**Extrait du texte**
==*==

Dogen disait aussi qu’étudier le chemin de Boudha s’est s’étudier soi-même, et s’étudier soi-même signifie s’oublier. Et s’oublier signifie aussi se retrouver dans chaque chose. Je pense que c’est ce que mon maître a voulu me dire en me disant d’une part :
« tu crées Antaiji » et d’autre part «  tu ne comptes pas. »

Créer Antaiji ne signifie pas faire ce que l’on a envie.
Je vais essayer de vous expliquer en prenant l’exemple de quelqu’un qui travaille dans un restaurant de Sushi.
Un de mes frères moine a travaillé dans un restaurant de Sushi avant de devenir moine. Il m’a expliqué que pendant les premières années de son travail on ne lui a strictement rien appris. Il devait simplement faire la vaisselle. Et un jour on lui a dit : tu dois préparer les Sushi.
Il ne pouvait pas se permettre de dire : je ne sais pas comment on fait.
On a trois façons de se représenter comment un assistant doit travailler :
Par exemple, il peut se dire que laver les assiettes c’est très ennuyeux, et comme cela ne lui plait pas de laver les assiettes, pendant ce temps là, il pense à sa petite amie qui est à la maison, il pense à autre chose. Bien sûr, au bout d’un an, il n’est pas capable de faire des Sushi.
Il peut aussi laver les assiettes avec beaucoup de conscience, mais il ne sera pas non plus en mesure de réaliser des Sushi parce que son esprit est concentré sur le lavage de la vaisselle.

==*==

**Consigne A**
Dans l'extrait sur Antaiji, quelle était la seule tâche confiée au frère moine pendant ses premières années au restaurant de Sushi ?
**Consigne B**
Recopiez l'extrait sur Antaiji en commençant aux mots « Il ne pouvait » et en vous arrêtant après « faire des Sushi. ».
Les items placés ensuite sont indépendants de l'extrait sur Antaiji.

Enregistrements tirés d'un jeu de données
==*==

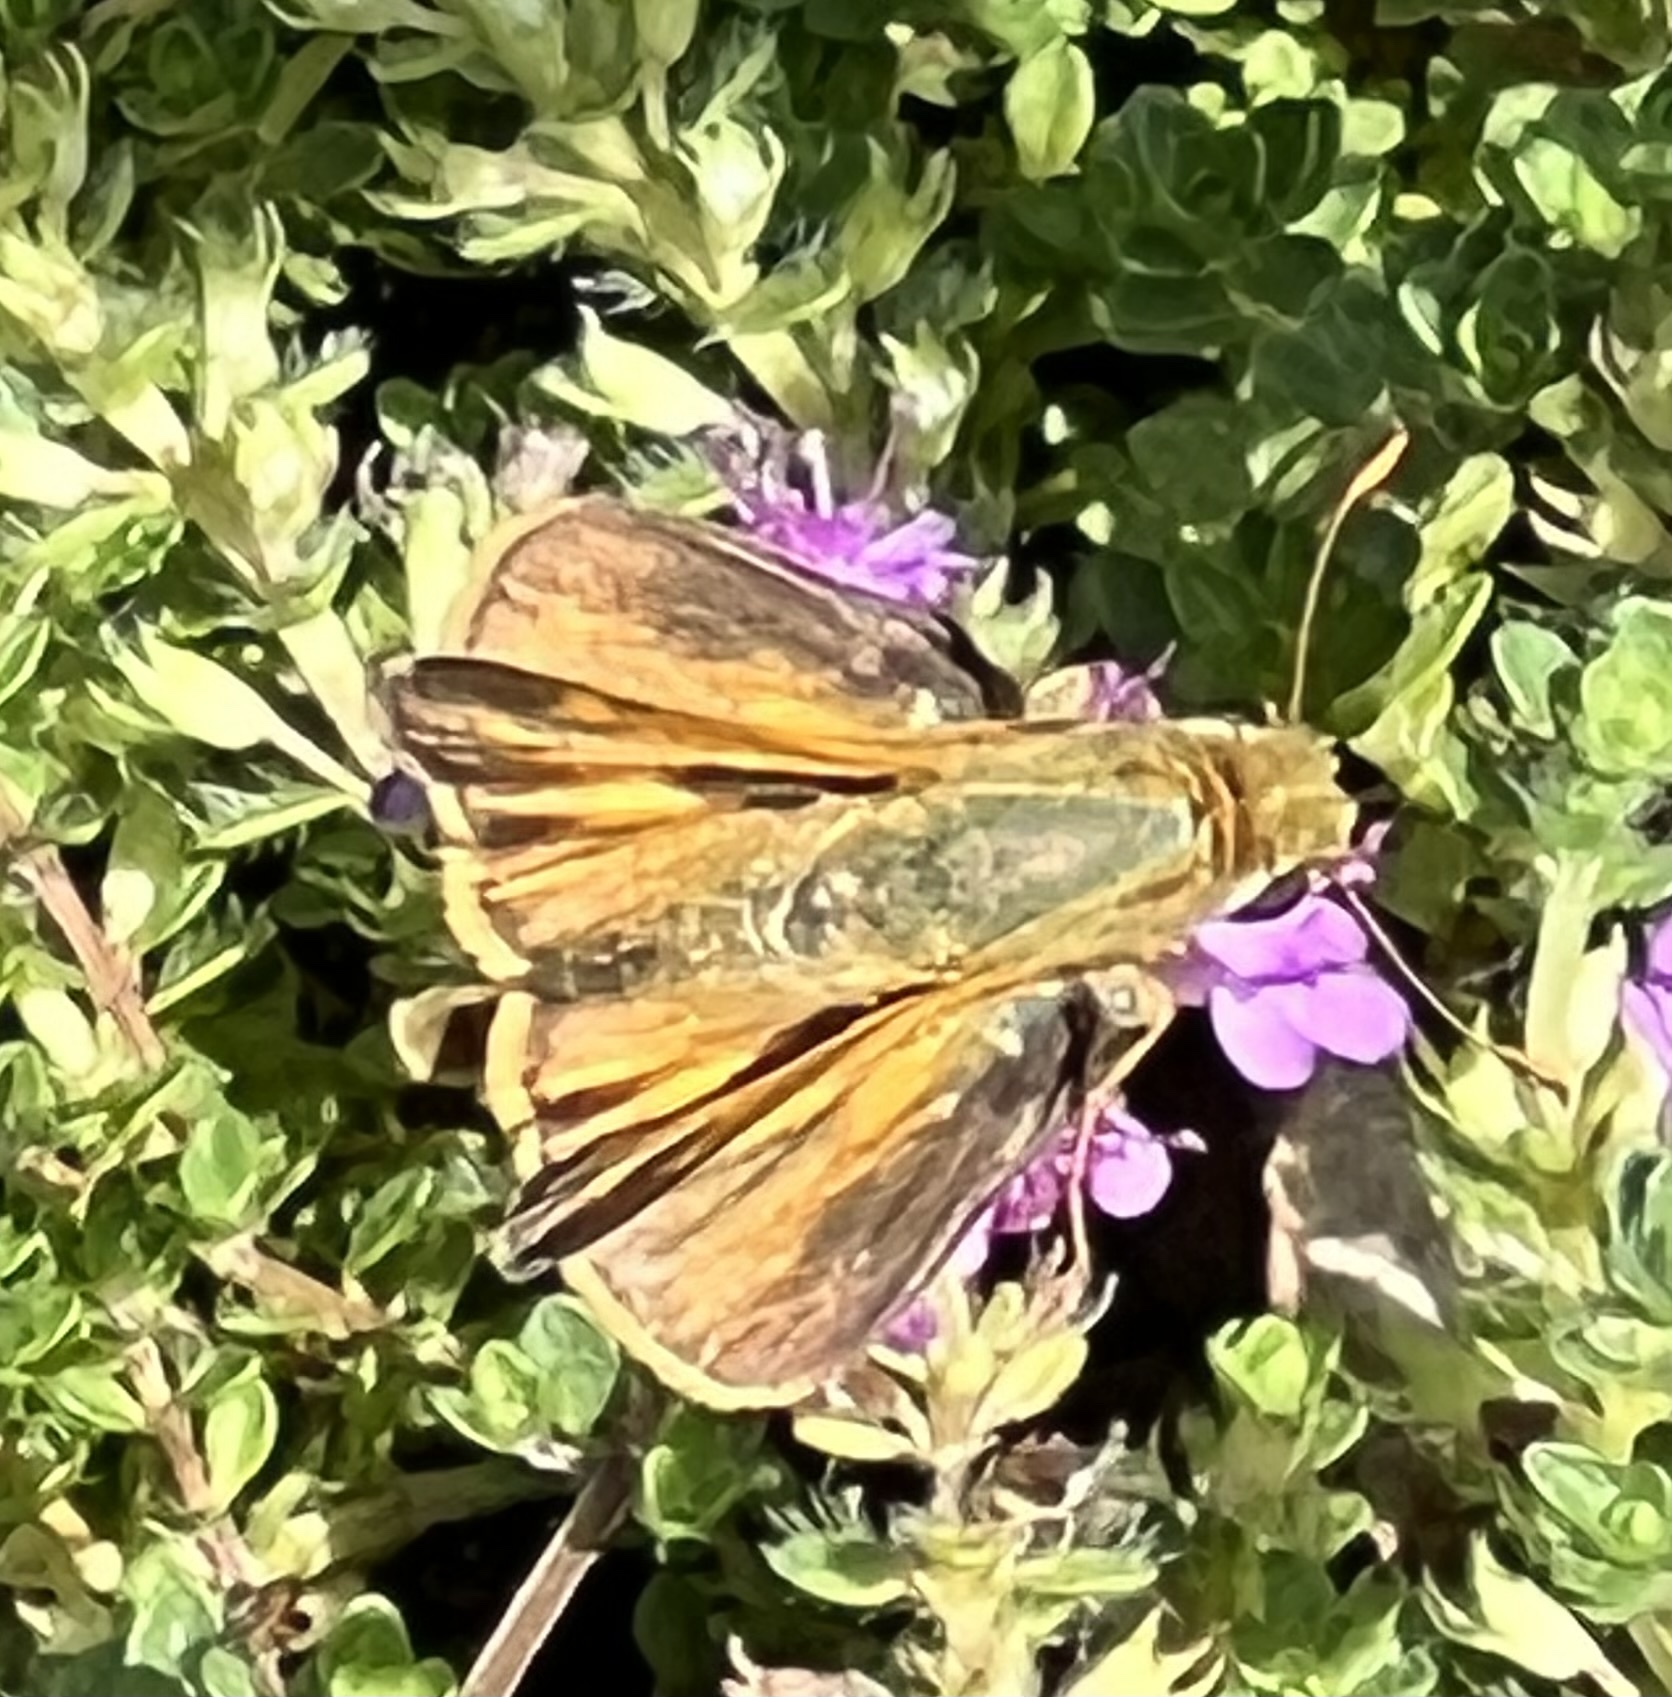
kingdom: Animalia
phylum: Arthropoda
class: Insecta
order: Lepidoptera
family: Hesperiidae
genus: Atalopedes
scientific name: Atalopedes
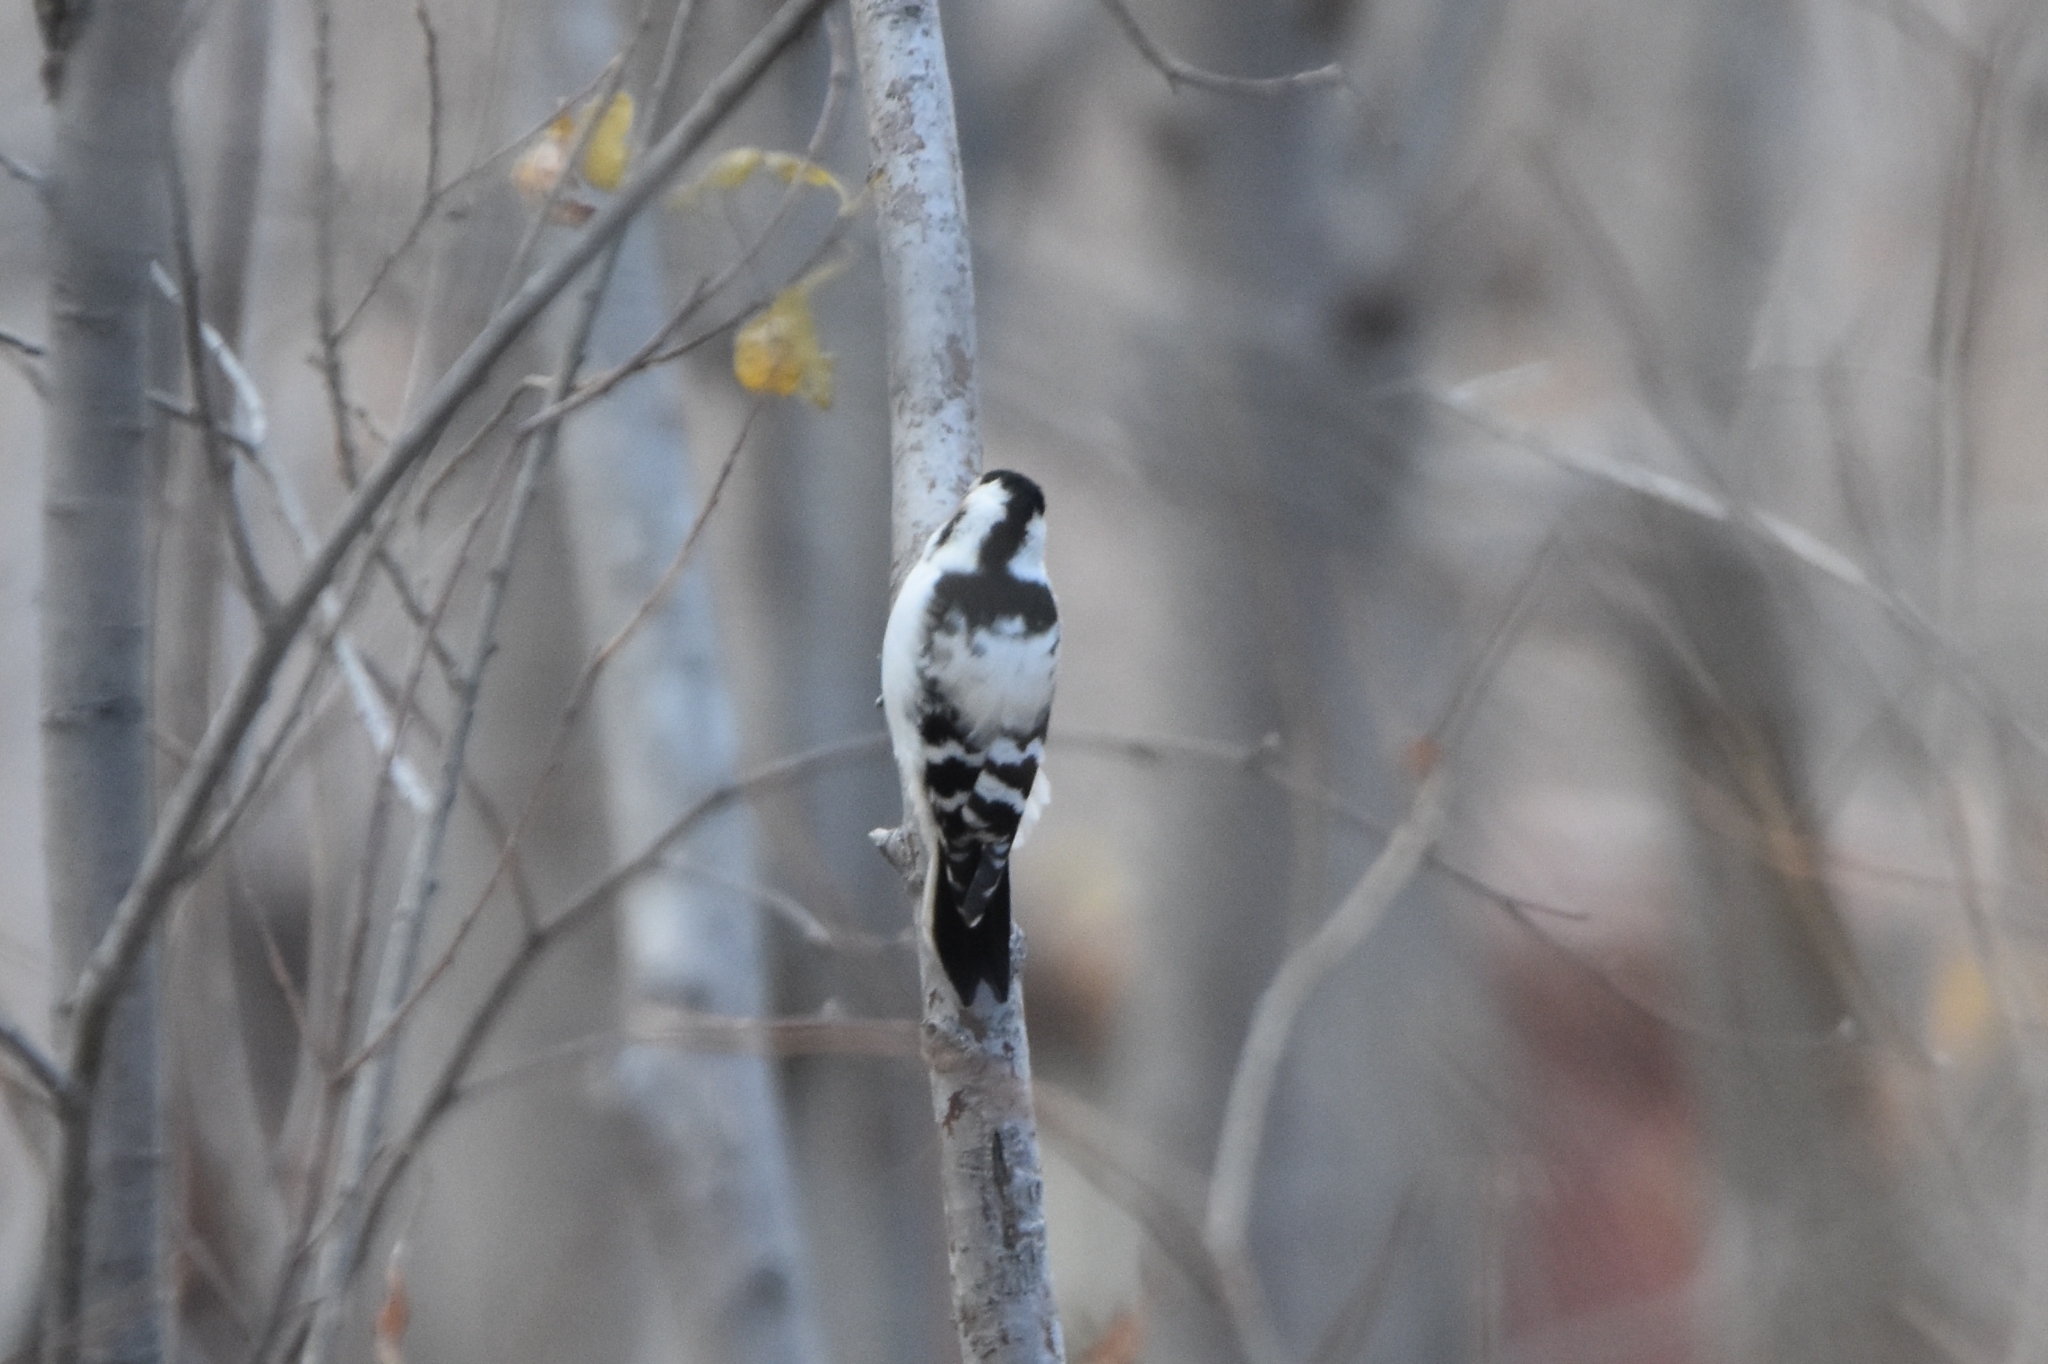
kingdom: Animalia
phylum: Chordata
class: Aves
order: Piciformes
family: Picidae
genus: Dryobates
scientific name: Dryobates minor
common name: Lesser spotted woodpecker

==*==

**Réponse complète A**
Il devait simplement faire la vaisselle.

**Réponse complète B**
Il ne pouvait pas se permettre de dire : je ne sais pas comment on fait.
On a trois façons de se représenter comment un assistant doit travailler :
Par exemple, il peut se dire que laver les assiettes c’est très ennuyeux, et comme cela ne lui plait pas de laver les assiettes, pendant ce temps là, il pense à sa petite amie qui est à la maison, il pense à autre chose. Bien sûr, au bout d’un an, il n’est pas capable de faire des Sushi.